### Problem details:
Somewhere below are a line with "17: (41, 78)" and a later line with "49: (507, 148)". Output exactly those lines and all lines between them.

Dataset records
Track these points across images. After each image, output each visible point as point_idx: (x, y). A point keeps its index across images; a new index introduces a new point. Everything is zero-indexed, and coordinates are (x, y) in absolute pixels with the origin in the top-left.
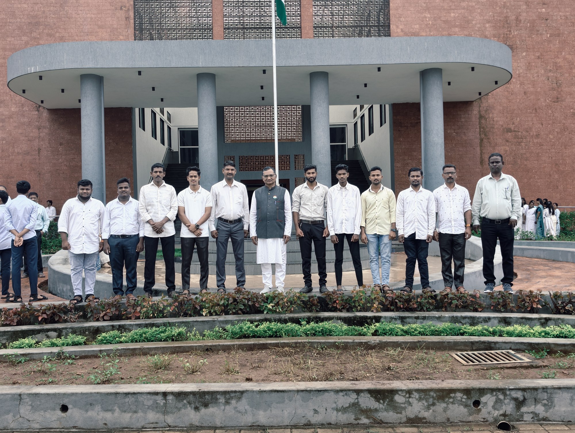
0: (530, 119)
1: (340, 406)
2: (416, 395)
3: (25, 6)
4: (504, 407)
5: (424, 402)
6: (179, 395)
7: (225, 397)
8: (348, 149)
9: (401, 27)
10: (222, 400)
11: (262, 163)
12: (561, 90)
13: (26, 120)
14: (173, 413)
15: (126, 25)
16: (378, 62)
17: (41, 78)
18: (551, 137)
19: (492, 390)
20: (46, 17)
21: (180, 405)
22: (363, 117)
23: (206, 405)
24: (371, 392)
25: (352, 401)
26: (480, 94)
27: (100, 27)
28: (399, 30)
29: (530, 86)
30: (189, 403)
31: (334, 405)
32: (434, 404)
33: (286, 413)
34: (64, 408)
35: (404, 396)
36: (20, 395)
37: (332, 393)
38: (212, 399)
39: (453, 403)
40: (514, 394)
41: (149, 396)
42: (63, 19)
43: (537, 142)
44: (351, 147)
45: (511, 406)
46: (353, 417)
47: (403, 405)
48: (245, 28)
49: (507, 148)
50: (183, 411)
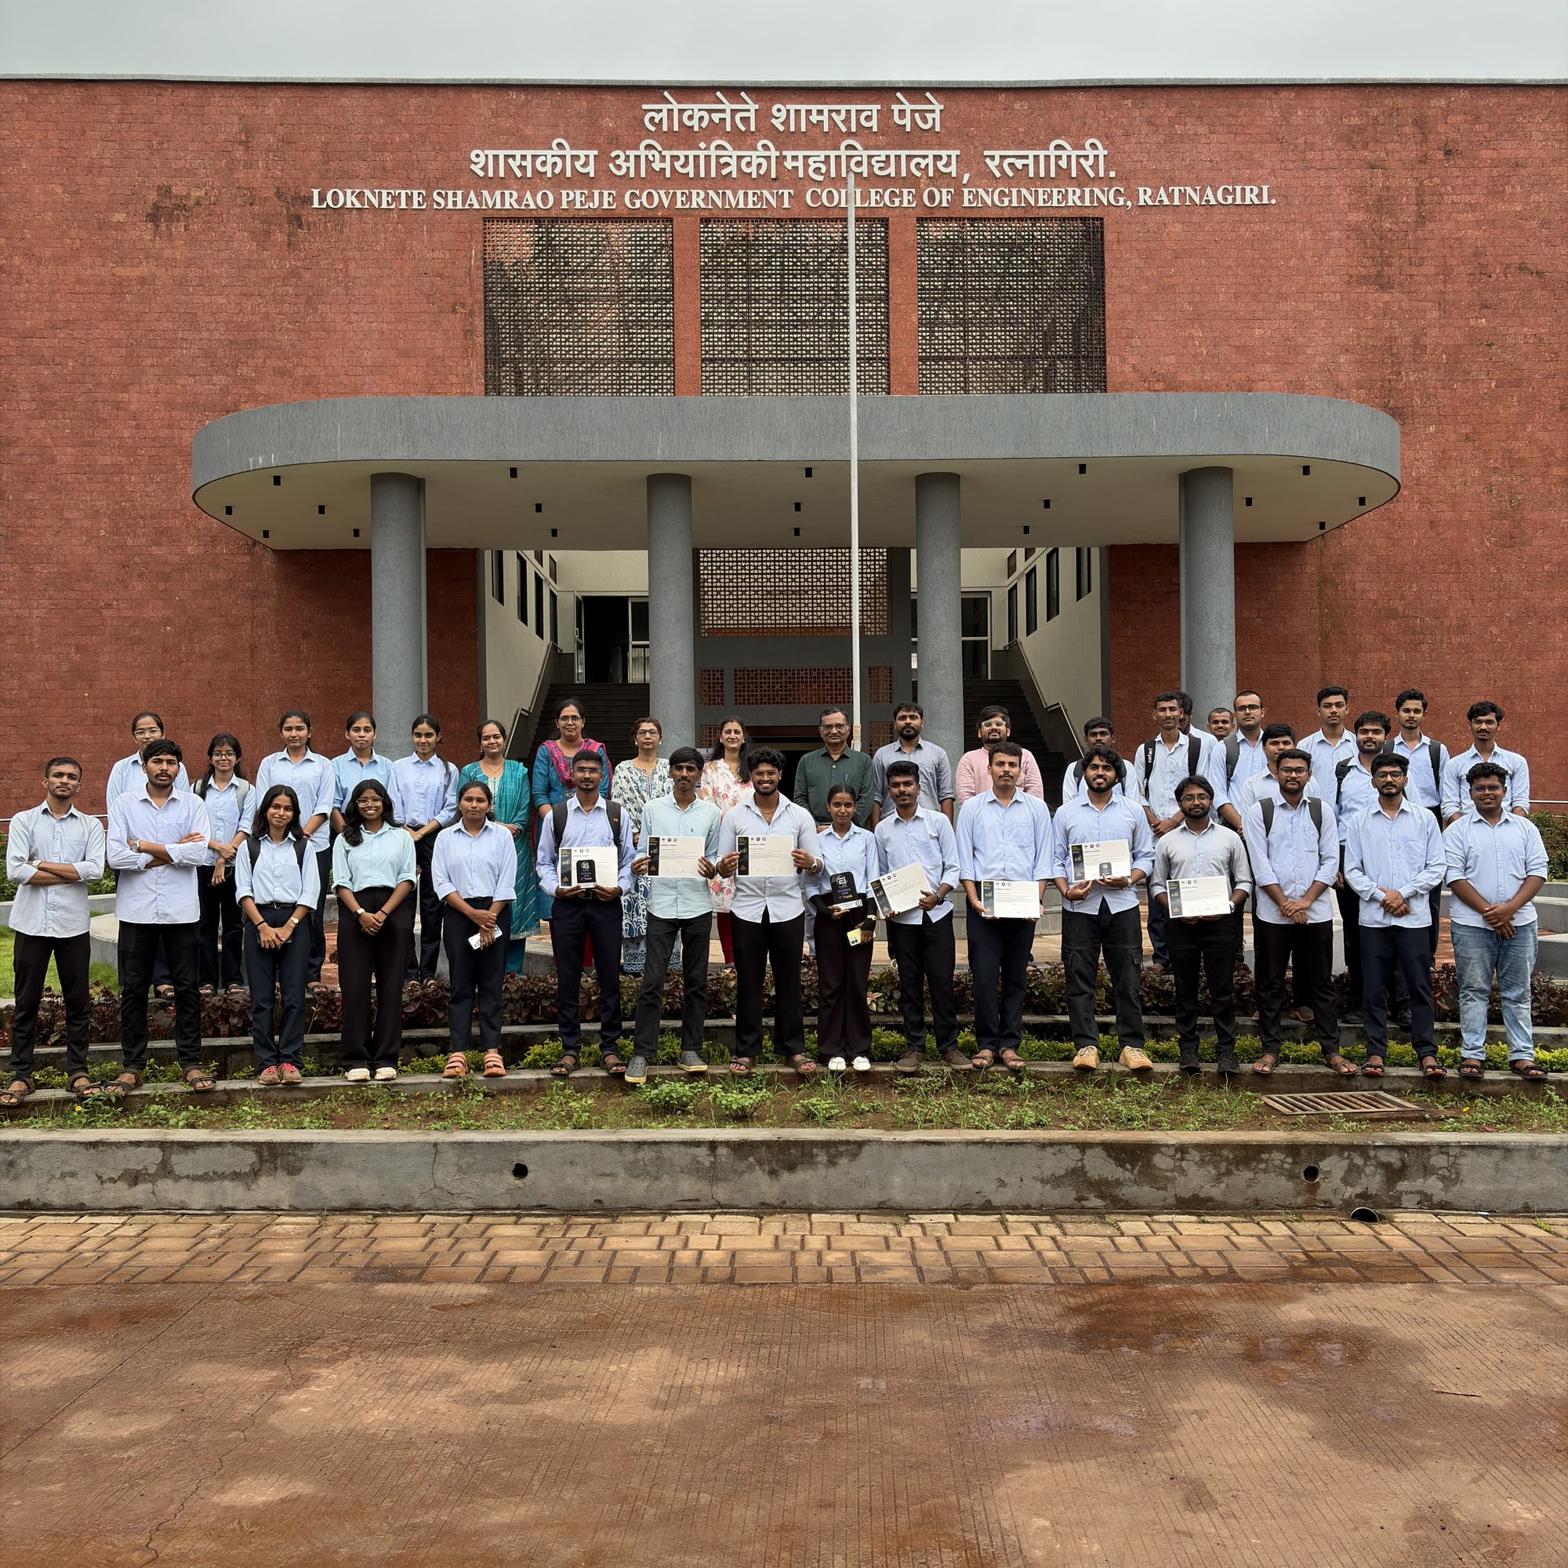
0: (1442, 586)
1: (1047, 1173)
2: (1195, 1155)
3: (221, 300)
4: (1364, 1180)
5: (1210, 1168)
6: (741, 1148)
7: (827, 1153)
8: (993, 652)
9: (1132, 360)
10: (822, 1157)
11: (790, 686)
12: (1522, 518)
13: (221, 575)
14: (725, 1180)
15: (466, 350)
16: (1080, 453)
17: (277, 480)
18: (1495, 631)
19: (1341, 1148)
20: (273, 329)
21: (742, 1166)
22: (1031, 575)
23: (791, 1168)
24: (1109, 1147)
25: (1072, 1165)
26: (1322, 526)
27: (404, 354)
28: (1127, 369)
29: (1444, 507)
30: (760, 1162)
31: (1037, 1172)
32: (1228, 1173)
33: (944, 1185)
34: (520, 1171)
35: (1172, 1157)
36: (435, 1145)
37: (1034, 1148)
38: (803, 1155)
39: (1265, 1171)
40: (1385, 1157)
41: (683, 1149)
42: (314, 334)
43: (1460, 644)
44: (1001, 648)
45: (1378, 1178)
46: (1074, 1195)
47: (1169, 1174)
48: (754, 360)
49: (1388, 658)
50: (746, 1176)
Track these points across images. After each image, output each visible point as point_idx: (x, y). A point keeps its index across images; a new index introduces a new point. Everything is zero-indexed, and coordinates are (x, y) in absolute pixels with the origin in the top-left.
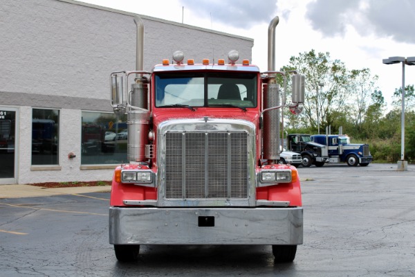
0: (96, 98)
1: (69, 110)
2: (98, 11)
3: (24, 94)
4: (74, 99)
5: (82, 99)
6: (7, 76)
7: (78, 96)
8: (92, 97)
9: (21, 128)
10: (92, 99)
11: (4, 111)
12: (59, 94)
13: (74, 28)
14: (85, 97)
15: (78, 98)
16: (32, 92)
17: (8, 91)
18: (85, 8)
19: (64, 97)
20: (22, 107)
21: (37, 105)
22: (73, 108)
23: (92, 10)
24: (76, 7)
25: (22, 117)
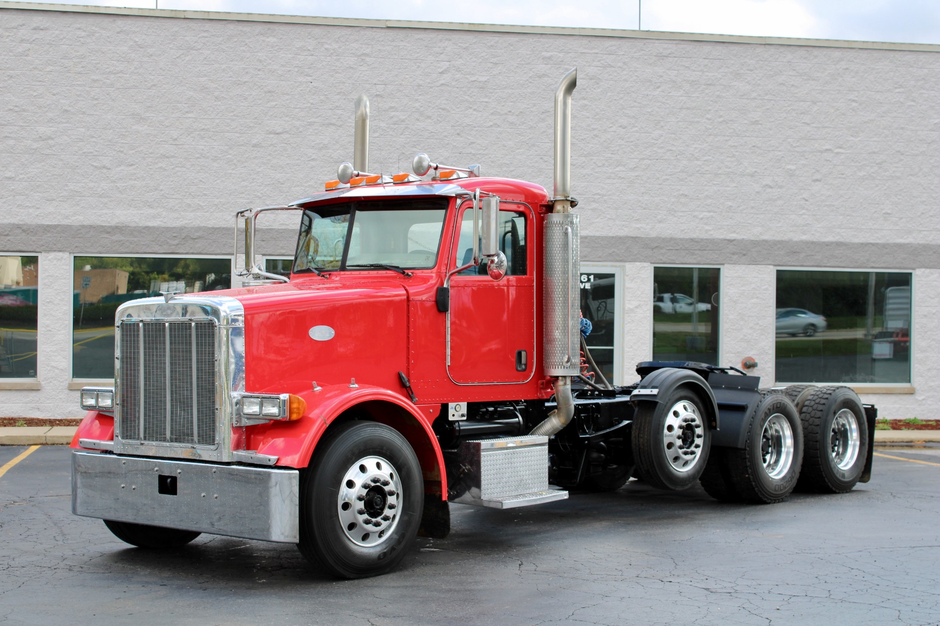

### Response area:
17: (41, 78)
18: (551, 137)
19: (492, 390)
20: (46, 17)
21: (180, 405)
22: (363, 117)
23: (206, 405)
24: (371, 392)
25: (352, 401)
26: (480, 94)
27: (100, 27)
28: (399, 30)
29: (530, 86)
30: (189, 403)
31: (334, 405)
32: (434, 404)
33: (286, 413)
34: (64, 408)
35: (404, 396)
36: (20, 395)
37: (332, 393)
38: (212, 399)
39: (453, 403)
40: (514, 394)
41: (149, 396)
42: (63, 19)
43: (537, 142)
44: (351, 147)
45: (511, 406)
46: (353, 417)
47: (403, 405)
48: (245, 28)
49: (507, 148)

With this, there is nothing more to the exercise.